このご時世だから、個人情報を教えてもらうのもアレだし……。
ァァァ! もう! なんで私は電話番号を聞いてないのよ!
「ふむ……おっと……そういや、なんかプリントがあったなぁ……いや、俺は忙しいし……誰か代わりのやつはいないかなぁ〜」
「わ、私がいくし!」
「おっ、そうか。悪いな……じゃあ、よろしく頼む」
「はいっ!」
プリントと、住所が書かれた紙を受け取る。
「……いい顔になったな。いやはや、青春は眩しいぜ」
「茂野先生……」
先生は、当然ながら……私の事情をある程度知ってる。
「ほれ、さっさと行ってこい。んで、しっかり周りを頼ればいいさ」
「どういうこと?」
「大人を頼れってことだ。それを無下にはしないだろうよ」
「……あっ……う、うん! ありがとう!」
「おうよ」
プリントを受け取り、学校を出たら……まずは電話をかける。
本当は、迷惑かけたくないけど……。
「……あっ、おばあちゃん? 悪いんだけど、恵梨香のお迎えいけるかな?」
『あらあら、珍しいわねぇ』
「ごめんね、急に……無理かな?」
『そんなことないけぇ。
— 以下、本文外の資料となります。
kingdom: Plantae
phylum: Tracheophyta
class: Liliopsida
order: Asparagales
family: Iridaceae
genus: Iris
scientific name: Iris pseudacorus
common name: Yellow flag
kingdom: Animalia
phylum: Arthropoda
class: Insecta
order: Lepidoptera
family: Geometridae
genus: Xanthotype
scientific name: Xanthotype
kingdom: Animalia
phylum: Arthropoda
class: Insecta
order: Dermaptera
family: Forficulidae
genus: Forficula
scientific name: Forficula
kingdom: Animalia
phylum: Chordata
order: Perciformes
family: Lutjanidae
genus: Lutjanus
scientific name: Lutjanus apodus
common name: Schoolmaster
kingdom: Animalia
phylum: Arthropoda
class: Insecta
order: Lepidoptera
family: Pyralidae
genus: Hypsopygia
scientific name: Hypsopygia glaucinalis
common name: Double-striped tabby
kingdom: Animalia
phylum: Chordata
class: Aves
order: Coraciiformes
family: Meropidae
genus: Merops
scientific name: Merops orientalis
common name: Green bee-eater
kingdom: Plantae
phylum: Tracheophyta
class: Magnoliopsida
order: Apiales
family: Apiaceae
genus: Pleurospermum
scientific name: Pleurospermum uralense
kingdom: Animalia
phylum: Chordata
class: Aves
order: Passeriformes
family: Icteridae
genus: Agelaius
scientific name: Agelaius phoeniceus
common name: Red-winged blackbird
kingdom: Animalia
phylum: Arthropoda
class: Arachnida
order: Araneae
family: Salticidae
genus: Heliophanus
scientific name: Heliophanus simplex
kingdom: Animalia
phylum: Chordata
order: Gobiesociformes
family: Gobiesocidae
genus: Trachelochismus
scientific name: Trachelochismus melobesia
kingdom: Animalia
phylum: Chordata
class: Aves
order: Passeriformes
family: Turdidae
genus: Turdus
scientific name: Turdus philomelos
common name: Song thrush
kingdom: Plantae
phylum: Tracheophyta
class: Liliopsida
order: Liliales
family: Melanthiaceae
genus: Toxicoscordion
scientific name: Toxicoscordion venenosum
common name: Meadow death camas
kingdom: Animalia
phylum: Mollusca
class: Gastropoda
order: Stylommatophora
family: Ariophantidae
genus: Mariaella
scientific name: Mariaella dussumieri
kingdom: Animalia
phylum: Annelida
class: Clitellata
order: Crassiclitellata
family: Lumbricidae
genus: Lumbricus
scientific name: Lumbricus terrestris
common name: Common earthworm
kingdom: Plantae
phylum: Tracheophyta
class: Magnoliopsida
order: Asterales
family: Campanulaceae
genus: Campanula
お爺さんも、行ってこいって』
「……お爺ちゃん、おばあちゃん、ありがとう』
「こっちは気にしないでいいから楽しんでらっしゃい』
「な、何が?」
『ほほ……じゃあ、恵梨香は任せてね』
そこで、電話が切れる。
うちのおばあちゃんは、いつも鋭いし。
……頼って良かったのかな?
あとで、みんなに謝らないと。
……ここを行って、こっちに向かって……。
「えっと……最後に、こっちを行けばいいのね」
Googleマップを開いて、指定の住所に到着する。
「多分、この辺だと思うんだけど……」
Googleマップは若干曖昧なところがあるから、注意して見ていかないと。
「野崎、野崎……」
「ねえ、貴女」
「へっ?」
振り返ると、綺麗な女の人がいた。
「もしかして、うちに何の用かしら?」
「あ、あの! 同じクラスの葉月っていいます! 今日はプリントを……」
「……へぇ? なるほどなるほど……傘を持たせたはずなのに変だと思ったのよ。その手にあるのはうちの傘よね?」
「そ、そうです!これを返しにと、私のせいで風邪をひいてしまったのかと……」
「……いいところあるじゃない。叱ったのは私が悪かったわね……」
その女性は、何やら考え込んでいる。
多分、お姉さんであってるよね?
「あ、あの?」
「ご褒美が必要ね……じゃあ、お見舞いしてくれる? あっ、私は天馬の姉で小百合っていうわ」
「は、はい! 小百合さんですね。私は葉月結衣っていいます」
「結衣ちゃんね。じゃあ、鍵を開けるからついてきてね」
そのまま、お姉さんについていき……家の中に通される。
「お、お邪魔します」
「まずは手洗いうがいね」
それを済ませたら、階段を上っていき、とある部屋の前に到着する。
「ここがあの子の部屋だから。できたら、入って様子を見てあげて。換気はしてあるから平気だと思うけど、注意してね。私は、薬と料理を作ってくるわ」
「は、はい」
そのまま、お姉さんは階段を下りていく。
「よ、よし……失礼しまーす」
ゆっくりとドアを開けて……。
「わぁ……凄い」
そこには本棚が並んでいて、無数の本が綺麗に置いてある。
テーブルの上にはパソコンがあり、多分執筆してる場所だ。
「すぅ……」
「あっ、寝てる……」
別に、なんてことない顔なんだけど……なんだろ?
少し、変な感じがする。
ゆっくりと近づいていくと……手を握られる。
「ふえっ? な、なに?」
「……いかないで」
「えっ?」
その目からは涙が出ていた。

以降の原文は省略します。